** GIVEN INFORMATION **
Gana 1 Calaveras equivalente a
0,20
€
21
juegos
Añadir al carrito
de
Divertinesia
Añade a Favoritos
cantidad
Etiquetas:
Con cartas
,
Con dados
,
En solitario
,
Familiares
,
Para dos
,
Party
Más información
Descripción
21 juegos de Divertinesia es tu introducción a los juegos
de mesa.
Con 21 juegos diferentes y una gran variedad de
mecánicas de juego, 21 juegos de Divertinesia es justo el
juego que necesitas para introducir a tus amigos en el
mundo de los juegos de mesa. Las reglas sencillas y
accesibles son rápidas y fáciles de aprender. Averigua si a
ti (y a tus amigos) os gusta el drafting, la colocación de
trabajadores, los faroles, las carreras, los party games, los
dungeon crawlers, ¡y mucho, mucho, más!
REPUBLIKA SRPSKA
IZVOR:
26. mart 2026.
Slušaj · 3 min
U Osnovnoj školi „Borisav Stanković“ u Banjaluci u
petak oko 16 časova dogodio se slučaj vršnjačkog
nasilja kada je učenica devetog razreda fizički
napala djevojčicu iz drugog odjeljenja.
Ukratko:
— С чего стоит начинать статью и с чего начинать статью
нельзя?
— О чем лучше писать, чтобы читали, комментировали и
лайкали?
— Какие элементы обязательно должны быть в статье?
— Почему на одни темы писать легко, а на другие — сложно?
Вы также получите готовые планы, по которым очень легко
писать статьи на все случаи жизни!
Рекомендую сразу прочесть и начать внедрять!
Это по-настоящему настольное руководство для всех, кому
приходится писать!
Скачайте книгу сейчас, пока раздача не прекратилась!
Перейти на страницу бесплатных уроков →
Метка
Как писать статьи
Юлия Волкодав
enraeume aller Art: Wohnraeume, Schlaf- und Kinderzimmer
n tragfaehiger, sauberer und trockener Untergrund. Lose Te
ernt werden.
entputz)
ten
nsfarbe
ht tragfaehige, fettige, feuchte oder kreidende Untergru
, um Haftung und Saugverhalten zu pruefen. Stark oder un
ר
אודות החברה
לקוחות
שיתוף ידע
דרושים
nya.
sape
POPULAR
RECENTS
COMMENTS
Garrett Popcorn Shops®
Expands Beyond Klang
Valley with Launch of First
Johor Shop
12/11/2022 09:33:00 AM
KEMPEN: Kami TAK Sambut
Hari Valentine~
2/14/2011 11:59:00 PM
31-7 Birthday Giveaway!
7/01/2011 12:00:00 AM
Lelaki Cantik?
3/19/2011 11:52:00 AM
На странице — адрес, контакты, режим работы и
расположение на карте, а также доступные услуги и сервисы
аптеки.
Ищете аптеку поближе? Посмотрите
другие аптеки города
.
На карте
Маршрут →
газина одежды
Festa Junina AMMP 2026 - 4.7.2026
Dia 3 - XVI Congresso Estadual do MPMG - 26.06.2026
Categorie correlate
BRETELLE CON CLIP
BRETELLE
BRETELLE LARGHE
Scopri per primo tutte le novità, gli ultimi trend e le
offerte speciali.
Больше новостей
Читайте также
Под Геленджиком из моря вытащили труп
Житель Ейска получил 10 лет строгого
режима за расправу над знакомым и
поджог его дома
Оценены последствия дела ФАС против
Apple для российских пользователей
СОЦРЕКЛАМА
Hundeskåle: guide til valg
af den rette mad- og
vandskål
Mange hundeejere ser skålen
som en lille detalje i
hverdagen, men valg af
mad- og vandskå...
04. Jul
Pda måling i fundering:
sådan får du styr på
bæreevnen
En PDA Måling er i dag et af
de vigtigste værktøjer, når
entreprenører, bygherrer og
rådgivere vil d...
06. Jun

** THE TASK **
Swap "Divertinesia" for "Juegolandia" wherever it occurs in the text of all the items above. Give back every line with no other change.

** ANSWER FOR THE TASK **
Gana 1 Calaveras equivalente a
0,20
€
21
juegos
Añadir al carrito
de
Juegolandia
Añade a Favoritos
cantidad
Etiquetas:
Con cartas
,
Con dados
,
En solitario
,
Familiares
,
Para dos
,
Party
Más información
Descripción
21 juegos de Juegolandia es tu introducción a los juegos
de mesa.
Con 21 juegos diferentes y una gran variedad de
mecánicas de juego, 21 juegos de Juegolandia es justo el
juego que necesitas para introducir a tus amigos en el
mundo de los juegos de mesa. Las reglas sencillas y
accesibles son rápidas y fáciles de aprender. Averigua si a
ti (y a tus amigos) os gusta el drafting, la colocación de
trabajadores, los faroles, las carreras, los party games, los
dungeon crawlers, ¡y mucho, mucho, más!
REPUBLIKA SRPSKA
IZVOR:
26. mart 2026.
Slušaj · 3 min
U Osnovnoj školi „Borisav Stanković“ u Banjaluci u
petak oko 16 časova dogodio se slučaj vršnjačkog
nasilja kada je učenica devetog razreda fizički
napala djevojčicu iz drugog odjeljenja.
Ukratko:
— С чего стоит начинать статью и с чего начинать статью
нельзя?
— О чем лучше писать, чтобы читали, комментировали и
лайкали?
— Какие элементы обязательно должны быть в статье?
— Почему на одни темы писать легко, а на другие — сложно?
Вы также получите готовые планы, по которым очень легко
писать статьи на все случаи жизни!
Рекомендую сразу прочесть и начать внедрять!
Это по-настоящему настольное руководство для всех, кому
приходится писать!
Скачайте книгу сейчас, пока раздача не прекратилась!
Перейти на страницу бесплатных уроков →
Метка
Как писать статьи
Юлия Волкодав
enraeume aller Art: Wohnraeume, Schlaf- und Kinderzimmer
n tragfaehiger, sauberer und trockener Untergrund. Lose Te
ernt werden.
entputz)
ten
nsfarbe
ht tragfaehige, fettige, feuchte oder kreidende Untergru
, um Haftung und Saugverhalten zu pruefen. Stark oder un
ר
אודות החברה
לקוחות
שיתוף ידע
דרושים
nya.
sape
POPULAR
RECENTS
COMMENTS
Garrett Popcorn Shops®
Expands Beyond Klang
Valley with Launch of First
Johor Shop
12/11/2022 09:33:00 AM
KEMPEN: Kami TAK Sambut
Hari Valentine~
2/14/2011 11:59:00 PM
31-7 Birthday Giveaway!
7/01/2011 12:00:00 AM
Lelaki Cantik?
3/19/2011 11:52:00 AM
На странице — адрес, контакты, режим работы и
расположение на карте, а также доступные услуги и сервисы
аптеки.
Ищете аптеку поближе? Посмотрите
другие аптеки города
.
На карте
Маршрут →
газина одежды
Festa Junina AMMP 2026 - 4.7.2026
Dia 3 - XVI Congresso Estadual do MPMG - 26.06.2026
Categorie correlate
BRETELLE CON CLIP
BRETELLE
BRETELLE LARGHE
Scopri per primo tutte le novità, gli ultimi trend e le
offerte speciali.
Больше новостей
Читайте также
Под Геленджиком из моря вытащили труп
Житель Ейска получил 10 лет строгого
режима за расправу над знакомым и
поджог его дома
Оценены последствия дела ФАС против
Apple для российских пользователей
СОЦРЕКЛАМА
Hundeskåle: guide til valg
af den rette mad- og
vandskål
Mange hundeejere ser skålen
som en lille detalje i
hverdagen, men valg af
mad- og vandskå...
04. Jul
Pda måling i fundering:
sådan får du styr på
bæreevnen
En PDA Måling er i dag et af
de vigtigste værktøjer, når
entreprenører, bygherrer og
rådgivere vil d...
06. Jun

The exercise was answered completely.